EXTRAIT DU TEXTE →
=-=-=-=-=

22 novembre 2024 |

Ecrit par le 22 novembre 2024

Le greffier du tribunal de commerce à l’ère du ‘RNE’

De récentes dispositions réglementaires complètent le cadre légal instituant le Registre national des entreprises, dit ‘RNE’, qui doit entrer en application le 1er janvier 2023. Elles donnent un aperçu des diligences nouvelles attendues du greffier du tribunal de commerce.

Restée dans l’ombre de ses deux sœurs du même jour portant réforme des sûretés et modifiant le livre VI du code de commerce (V. BAG 156, « Livre VI du code de commerce : petit panorama d’une grande réforme », p. 5 et BAG 158, « Incidences de la réforme des sûretés sur la pratique des greffiers », p. 1), l’ordonnance n° 2021-1189 du 15 septembre 2021 portant création du Registre national des entreprises (RNE) bouleversera pourtant le quotidien des entreprises à compter du 1er janvier 2023 (Ord. n° 2021-1189, 15 sept. 2021, art. 45). Elle a été complétée par deux décrets du 19 juillet 2022. Le premier est relatif au RNE et porte adaptation d’autres registres des entreprises (D. n° 2022-1014, 19 juill. 2022 : JO, 20 juill.), le second traite plus particulièrement des droits dus au titre du RNE (D. n° 2022-1015, 19 juill. 2022 : JO, 20 juill.).

Incidences de la réforme au 1er janvier 2023

  • En aval : centralisation des informations sur toutes les entreprises

La réforme est ici structurelle et le futur article L. 123-36, alinéa 1er du code de commerce permet d’en saisir l’ampleur : « Il est tenu un registre national des entreprises, auquel s’immatriculent les entreprises exerçant sur le territoire français une activité de nature commerciale, artisanale, agricole ou indépendante ».

=-=-=-=-=

OBJECTIF 1 → Recopiez, dans le texte sur le Registre national des entreprises, le passage qui s'ouvre sur les mots contenant « Le greffier du » et se clôt sur « tribunal de commerce. ».
OBJECTIF 2 → Indiquez, d'après le texte sur le Registre national des entreprises, la date à laquelle le RNE doit entrer en application.

EXTRAIT DES DONNÉES →
=-=-=-=-=

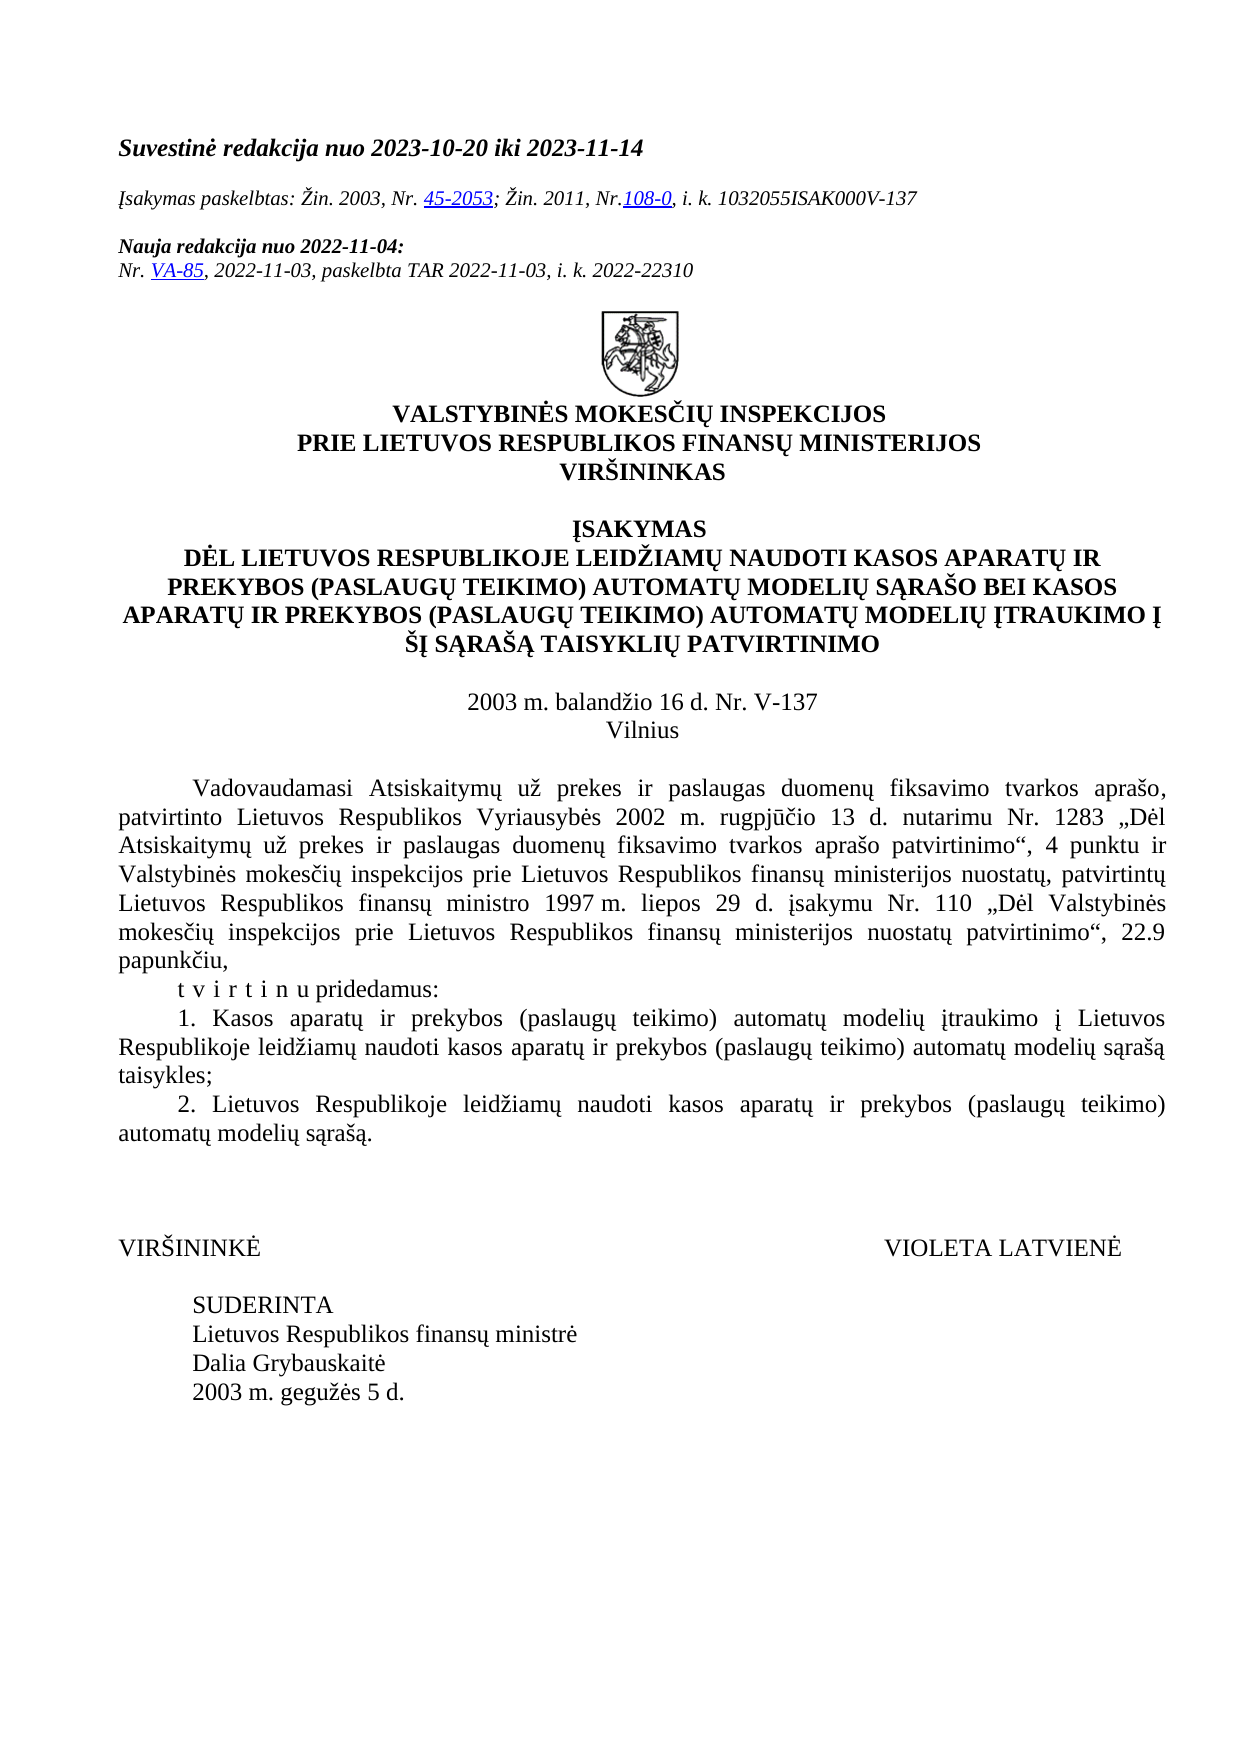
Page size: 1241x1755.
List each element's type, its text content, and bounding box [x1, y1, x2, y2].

=-=-=-=-=

RÉPONSE 1 →
Le greffier du tribunal de commerce à l’ère du ‘RNE’

De récentes dispositions réglementaires complètent le cadre légal instituant le Registre national des entreprises, dit ‘RNE’, qui doit entrer en application le 1er janvier 2023. Elles donnent un aperçu des diligences nouvelles attendues du greffier du tribunal de commerce.

RÉPONSE 2 → Le RNE doit entrer en application le 1er janvier 2023.